--- GOAL OF THE EXERCISE ---
Omit the pictures, please, and give each record below again exactly.
START DATA EXTRACT
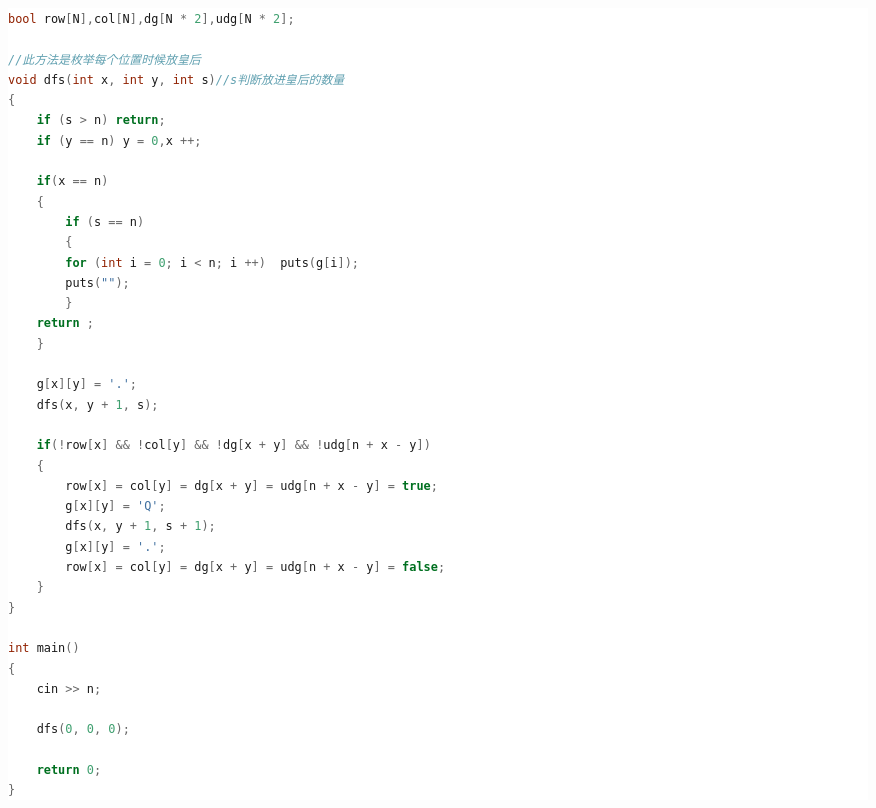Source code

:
 ```c++
bool row[N],col[N],dg[N * 2],udg[N * 2];

//此方法是枚举每个位置时候放皇后
void dfs(int x, int y, int s)//s判断放进皇后的数量
{
    if (s > n) return;
    if (y == n) y = 0,x ++;

    if(x == n)
    {
        if (s == n)
        {
        for (int i = 0; i < n; i ++)  puts(g[i]);
        puts("");
        }
    return ;
    }

    g[x][y] = '.';
    dfs(x, y + 1, s);

    if(!row[x] && !col[y] && !dg[x + y] && !udg[n + x - y])
    {
        row[x] = col[y] = dg[x + y] = udg[n + x - y] = true;
        g[x][y] = 'Q';
        dfs(x, y + 1, s + 1);
        g[x][y] = '.';
        row[x] = col[y] = dg[x + y] = udg[n + x - y] = false;
    }
}

int main()
{
    cin >> n;

    dfs(0, 0, 0);

    return 0;
}
```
END DATA EXTRACT
--- SOLUTION TO THE PROBLEM ---
Source code

:
 ```c++
bool row[N],col[N],dg[N * 2],udg[N * 2];

//此方法是枚举每个位置时候放皇后
void dfs(int x, int y, int s)//s判断放进皇后的数量
{
    if (s > n) return;
    if (y == n) y = 0,x ++;

    if(x == n)
    {
        if (s == n)
        {
        for (int i = 0; i < n; i ++)  puts(g[i]);
        puts("");
        }
    return ;
    }

    g[x][y] = '.';
    dfs(x, y + 1, s);

    if(!row[x] && !col[y] && !dg[x + y] && !udg[n + x - y])
    {
        row[x] = col[y] = dg[x + y] = udg[n + x - y] = true;
        g[x][y] = 'Q';
        dfs(x, y + 1, s + 1);
        g[x][y] = '.';
        row[x] = col[y] = dg[x + y] = udg[n + x - y] = false;
    }
}

int main()
{
    cin >> n;

    dfs(0, 0, 0);

    return 0;
}
```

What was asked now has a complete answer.